**ITEMS:**
☆ ☆ ☆ ☆ ☆ ☆ ☆

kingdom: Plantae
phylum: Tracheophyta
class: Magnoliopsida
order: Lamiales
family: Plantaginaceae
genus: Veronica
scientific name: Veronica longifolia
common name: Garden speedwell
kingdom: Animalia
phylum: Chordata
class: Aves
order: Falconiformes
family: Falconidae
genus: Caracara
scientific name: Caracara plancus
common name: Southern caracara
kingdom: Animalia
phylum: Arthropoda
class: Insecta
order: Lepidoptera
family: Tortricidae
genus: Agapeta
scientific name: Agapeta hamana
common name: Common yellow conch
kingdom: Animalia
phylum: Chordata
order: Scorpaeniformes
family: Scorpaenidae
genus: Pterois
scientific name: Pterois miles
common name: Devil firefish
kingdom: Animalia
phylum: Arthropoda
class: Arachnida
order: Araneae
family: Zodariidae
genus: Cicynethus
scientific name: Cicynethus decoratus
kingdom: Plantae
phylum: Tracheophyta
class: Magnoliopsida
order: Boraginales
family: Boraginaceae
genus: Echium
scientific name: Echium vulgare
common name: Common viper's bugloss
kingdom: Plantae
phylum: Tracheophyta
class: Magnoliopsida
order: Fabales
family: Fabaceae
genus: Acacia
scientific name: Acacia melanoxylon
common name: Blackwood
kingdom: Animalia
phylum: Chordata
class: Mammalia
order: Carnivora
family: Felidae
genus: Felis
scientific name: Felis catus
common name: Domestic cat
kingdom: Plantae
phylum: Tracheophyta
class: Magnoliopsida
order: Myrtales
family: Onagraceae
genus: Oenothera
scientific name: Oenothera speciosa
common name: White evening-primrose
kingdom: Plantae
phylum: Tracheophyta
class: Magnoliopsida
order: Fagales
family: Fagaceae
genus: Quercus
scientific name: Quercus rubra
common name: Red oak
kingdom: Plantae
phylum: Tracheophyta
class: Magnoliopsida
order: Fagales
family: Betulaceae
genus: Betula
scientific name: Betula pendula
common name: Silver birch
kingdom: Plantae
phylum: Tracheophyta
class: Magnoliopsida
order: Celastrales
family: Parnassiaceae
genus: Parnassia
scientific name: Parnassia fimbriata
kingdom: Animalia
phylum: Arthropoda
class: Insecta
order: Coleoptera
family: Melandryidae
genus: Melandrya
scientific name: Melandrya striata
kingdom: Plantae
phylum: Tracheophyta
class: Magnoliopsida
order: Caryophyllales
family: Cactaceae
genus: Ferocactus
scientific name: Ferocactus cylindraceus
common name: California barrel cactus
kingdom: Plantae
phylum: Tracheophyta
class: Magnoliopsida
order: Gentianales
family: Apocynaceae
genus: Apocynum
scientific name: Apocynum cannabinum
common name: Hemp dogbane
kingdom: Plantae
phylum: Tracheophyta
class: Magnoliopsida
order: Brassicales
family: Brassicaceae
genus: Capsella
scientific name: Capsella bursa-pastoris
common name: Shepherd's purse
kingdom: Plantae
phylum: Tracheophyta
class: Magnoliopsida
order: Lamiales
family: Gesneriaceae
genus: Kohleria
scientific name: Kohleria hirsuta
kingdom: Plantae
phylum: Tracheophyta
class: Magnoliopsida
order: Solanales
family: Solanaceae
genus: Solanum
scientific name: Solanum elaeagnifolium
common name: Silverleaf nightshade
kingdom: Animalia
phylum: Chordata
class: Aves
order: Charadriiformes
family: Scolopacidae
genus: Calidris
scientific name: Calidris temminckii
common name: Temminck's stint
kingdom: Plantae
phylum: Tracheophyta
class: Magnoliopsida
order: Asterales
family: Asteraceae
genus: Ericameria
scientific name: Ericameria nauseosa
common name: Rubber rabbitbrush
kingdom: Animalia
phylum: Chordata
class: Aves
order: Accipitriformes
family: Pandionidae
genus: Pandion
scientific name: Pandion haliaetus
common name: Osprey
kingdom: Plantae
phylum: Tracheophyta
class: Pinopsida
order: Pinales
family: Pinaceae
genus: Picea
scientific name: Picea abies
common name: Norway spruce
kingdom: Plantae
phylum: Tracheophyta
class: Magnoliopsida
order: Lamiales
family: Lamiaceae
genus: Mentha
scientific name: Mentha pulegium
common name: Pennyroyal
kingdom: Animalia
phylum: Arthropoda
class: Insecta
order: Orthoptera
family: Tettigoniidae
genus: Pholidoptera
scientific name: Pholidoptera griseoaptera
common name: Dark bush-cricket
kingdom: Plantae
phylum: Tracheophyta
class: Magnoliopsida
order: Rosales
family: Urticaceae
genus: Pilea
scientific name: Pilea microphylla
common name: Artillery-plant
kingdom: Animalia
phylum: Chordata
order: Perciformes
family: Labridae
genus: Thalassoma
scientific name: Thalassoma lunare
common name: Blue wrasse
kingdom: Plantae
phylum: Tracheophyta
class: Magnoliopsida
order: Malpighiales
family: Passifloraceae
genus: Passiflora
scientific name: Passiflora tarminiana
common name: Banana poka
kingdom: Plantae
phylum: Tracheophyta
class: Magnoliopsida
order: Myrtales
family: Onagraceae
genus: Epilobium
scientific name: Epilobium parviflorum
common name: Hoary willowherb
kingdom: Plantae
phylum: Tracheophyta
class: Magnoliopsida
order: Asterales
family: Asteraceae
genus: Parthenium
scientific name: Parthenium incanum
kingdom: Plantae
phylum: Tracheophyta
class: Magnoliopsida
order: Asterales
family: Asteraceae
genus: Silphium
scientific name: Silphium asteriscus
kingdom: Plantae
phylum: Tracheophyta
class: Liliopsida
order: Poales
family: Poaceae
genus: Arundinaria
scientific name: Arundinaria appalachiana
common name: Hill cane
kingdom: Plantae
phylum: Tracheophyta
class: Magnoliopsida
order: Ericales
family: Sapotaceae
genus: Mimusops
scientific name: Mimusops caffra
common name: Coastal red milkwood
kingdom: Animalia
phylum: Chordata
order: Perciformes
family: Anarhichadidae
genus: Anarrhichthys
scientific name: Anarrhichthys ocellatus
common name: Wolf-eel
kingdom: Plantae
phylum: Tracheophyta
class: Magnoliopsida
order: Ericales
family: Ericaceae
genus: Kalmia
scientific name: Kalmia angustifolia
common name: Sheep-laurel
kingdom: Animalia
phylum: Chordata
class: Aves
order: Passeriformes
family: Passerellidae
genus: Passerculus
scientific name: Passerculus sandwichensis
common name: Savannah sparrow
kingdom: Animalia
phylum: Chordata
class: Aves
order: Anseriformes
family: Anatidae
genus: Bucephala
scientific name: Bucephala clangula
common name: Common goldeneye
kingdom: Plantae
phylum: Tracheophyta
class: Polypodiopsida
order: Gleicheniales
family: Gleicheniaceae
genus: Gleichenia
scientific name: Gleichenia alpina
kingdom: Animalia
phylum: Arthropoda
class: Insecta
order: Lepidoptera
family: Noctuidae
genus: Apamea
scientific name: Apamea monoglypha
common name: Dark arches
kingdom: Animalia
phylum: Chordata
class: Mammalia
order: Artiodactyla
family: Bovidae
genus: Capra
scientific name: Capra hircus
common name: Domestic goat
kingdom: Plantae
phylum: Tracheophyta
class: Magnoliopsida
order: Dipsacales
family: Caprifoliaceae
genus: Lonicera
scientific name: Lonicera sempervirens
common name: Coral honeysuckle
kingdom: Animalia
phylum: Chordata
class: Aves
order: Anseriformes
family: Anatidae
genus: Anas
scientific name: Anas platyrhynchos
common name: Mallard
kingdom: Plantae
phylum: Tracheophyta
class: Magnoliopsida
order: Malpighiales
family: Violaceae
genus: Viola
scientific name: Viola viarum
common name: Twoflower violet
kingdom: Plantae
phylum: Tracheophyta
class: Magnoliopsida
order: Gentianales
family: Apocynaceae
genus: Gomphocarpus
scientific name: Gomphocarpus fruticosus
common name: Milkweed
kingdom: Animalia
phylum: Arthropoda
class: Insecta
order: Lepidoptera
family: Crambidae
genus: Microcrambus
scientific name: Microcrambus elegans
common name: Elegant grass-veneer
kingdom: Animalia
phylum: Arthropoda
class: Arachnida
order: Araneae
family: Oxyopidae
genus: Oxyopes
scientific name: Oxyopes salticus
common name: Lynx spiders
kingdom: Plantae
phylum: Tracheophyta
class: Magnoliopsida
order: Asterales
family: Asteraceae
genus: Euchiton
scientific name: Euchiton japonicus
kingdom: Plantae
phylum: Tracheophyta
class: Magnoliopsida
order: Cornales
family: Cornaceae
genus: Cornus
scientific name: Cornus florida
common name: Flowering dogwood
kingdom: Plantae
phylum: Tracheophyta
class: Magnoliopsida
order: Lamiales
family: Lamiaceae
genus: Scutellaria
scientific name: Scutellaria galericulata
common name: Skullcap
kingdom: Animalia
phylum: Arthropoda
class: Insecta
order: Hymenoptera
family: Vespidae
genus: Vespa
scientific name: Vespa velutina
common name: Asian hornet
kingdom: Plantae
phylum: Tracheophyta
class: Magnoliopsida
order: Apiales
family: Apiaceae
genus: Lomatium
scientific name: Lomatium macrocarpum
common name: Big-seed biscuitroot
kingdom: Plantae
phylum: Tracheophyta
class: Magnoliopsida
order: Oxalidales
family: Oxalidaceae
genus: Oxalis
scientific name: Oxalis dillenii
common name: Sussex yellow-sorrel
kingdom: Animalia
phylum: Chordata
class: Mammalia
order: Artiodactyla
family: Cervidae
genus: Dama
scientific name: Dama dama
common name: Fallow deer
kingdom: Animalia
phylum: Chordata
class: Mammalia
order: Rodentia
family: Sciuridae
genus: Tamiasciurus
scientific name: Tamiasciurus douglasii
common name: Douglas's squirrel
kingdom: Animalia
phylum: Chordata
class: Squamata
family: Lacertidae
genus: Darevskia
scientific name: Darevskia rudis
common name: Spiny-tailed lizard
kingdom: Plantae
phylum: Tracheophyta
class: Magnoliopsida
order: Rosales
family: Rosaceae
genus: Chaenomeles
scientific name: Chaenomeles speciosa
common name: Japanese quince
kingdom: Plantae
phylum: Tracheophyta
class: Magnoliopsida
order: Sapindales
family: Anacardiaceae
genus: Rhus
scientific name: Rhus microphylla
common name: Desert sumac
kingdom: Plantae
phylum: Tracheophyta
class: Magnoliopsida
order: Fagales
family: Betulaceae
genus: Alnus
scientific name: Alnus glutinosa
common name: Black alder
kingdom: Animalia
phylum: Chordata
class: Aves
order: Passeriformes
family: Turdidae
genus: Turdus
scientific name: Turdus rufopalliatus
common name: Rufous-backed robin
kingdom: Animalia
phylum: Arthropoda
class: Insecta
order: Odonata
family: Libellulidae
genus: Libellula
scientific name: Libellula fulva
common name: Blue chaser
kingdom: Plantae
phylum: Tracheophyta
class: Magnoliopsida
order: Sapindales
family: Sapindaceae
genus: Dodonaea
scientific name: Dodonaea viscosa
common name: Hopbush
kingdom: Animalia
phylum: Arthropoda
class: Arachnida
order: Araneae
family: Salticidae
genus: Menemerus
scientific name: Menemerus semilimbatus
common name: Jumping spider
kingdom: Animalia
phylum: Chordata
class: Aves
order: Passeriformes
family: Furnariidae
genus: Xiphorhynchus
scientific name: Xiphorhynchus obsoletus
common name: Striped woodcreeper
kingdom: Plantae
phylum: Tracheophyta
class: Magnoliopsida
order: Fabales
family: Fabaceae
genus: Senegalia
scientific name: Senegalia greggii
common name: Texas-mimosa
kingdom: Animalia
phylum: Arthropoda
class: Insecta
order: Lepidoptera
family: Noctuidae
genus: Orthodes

☆ ☆ ☆ ☆ ☆ ☆ ☆

**EXERCISE INSTRUCTIONS:**
Substitute "vernacular name" for "common name" in the part of the listing that opens with its first line and closes with the line containing "family: Falconidae". Give those lines again with nothing else changed.

**FINISHED EXERCISE:**
kingdom: Plantae
phylum: Tracheophyta
class: Magnoliopsida
order: Lamiales
family: Plantaginaceae
genus: Veronica
scientific name: Veronica longifolia
vernacular name: Garden speedwell
kingdom: Animalia
phylum: Chordata
class: Aves
order: Falconiformes
family: Falconidae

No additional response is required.